EXERCISE INPUTS:

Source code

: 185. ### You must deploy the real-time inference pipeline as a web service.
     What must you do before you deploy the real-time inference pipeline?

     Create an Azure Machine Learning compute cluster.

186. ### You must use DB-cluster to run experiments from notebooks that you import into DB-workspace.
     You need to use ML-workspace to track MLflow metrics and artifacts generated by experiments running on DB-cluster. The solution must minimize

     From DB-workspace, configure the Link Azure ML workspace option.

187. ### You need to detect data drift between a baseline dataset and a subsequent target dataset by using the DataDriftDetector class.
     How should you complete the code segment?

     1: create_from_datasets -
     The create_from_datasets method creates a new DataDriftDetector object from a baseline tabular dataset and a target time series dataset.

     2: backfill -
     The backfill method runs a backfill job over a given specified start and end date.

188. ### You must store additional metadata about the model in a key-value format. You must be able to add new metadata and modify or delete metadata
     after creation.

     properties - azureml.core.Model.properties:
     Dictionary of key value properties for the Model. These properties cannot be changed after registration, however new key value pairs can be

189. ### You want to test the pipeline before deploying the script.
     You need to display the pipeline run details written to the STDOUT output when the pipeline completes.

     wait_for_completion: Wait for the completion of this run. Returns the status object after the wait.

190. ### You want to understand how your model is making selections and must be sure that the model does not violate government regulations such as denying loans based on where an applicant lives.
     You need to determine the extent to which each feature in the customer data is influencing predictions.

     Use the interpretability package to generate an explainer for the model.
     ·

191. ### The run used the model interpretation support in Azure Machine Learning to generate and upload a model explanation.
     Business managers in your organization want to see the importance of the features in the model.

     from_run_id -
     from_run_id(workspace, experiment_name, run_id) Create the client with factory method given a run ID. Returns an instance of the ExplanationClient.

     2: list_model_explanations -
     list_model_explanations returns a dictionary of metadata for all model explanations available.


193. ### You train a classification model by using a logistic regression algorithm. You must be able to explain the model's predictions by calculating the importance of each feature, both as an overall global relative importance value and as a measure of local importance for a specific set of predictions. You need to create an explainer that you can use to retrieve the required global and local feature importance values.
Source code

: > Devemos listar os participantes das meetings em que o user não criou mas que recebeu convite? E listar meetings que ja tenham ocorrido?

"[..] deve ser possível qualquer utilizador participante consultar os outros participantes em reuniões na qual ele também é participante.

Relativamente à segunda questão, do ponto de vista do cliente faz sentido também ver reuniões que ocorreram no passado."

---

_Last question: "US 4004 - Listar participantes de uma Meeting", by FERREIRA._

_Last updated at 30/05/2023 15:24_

INSTRUCTIONS TO FOLLOW: Scan the records above for the string "cluster", and copy every line where it turns up.

RESPONSE:
     Create an Azure Machine Learning compute cluster.
186. ### You must use DB-cluster to run experiments from notebooks that you import into DB-workspace.
     You need to use ML-workspace to track MLflow metrics and artifacts generated by experiments running on DB-cluster. The solution must minimize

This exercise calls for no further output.